◆ Work required
With the material below, print exactly the lines between the line holding "receives a spam complaint." and the line holding "personalize your marketing emails to maximize", inclusive. Add nothing else.

◆ The data
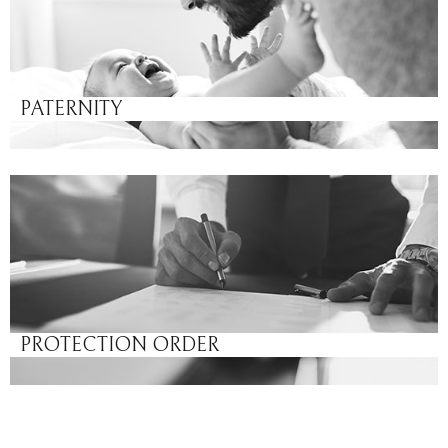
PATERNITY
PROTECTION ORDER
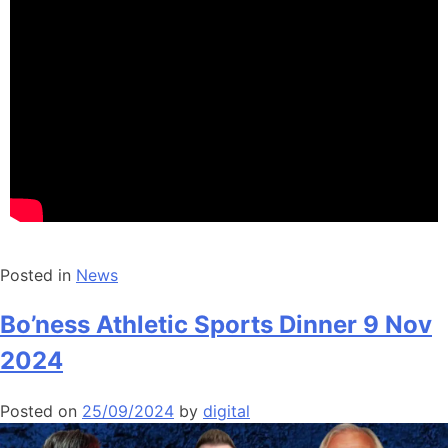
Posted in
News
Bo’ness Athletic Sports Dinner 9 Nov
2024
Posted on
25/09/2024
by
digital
==
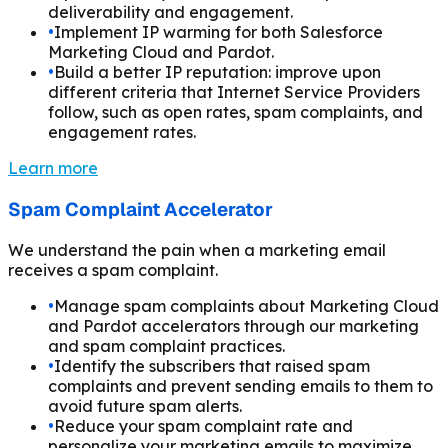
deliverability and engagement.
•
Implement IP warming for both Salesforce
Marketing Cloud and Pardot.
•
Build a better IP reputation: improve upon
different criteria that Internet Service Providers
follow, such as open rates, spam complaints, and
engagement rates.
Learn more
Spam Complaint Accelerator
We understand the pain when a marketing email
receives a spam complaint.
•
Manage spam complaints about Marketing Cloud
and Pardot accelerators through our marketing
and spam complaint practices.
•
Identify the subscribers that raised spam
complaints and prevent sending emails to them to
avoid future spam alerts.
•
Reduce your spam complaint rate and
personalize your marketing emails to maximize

◆ Answer for this exercise
receives a spam complaint.
•
Manage spam complaints about Marketing Cloud
and Pardot accelerators through our marketing
and spam complaint practices.
•
Identify the subscribers that raised spam
complaints and prevent sending emails to them to
avoid future spam alerts.
•
Reduce your spam complaint rate and
personalize your marketing emails to maximize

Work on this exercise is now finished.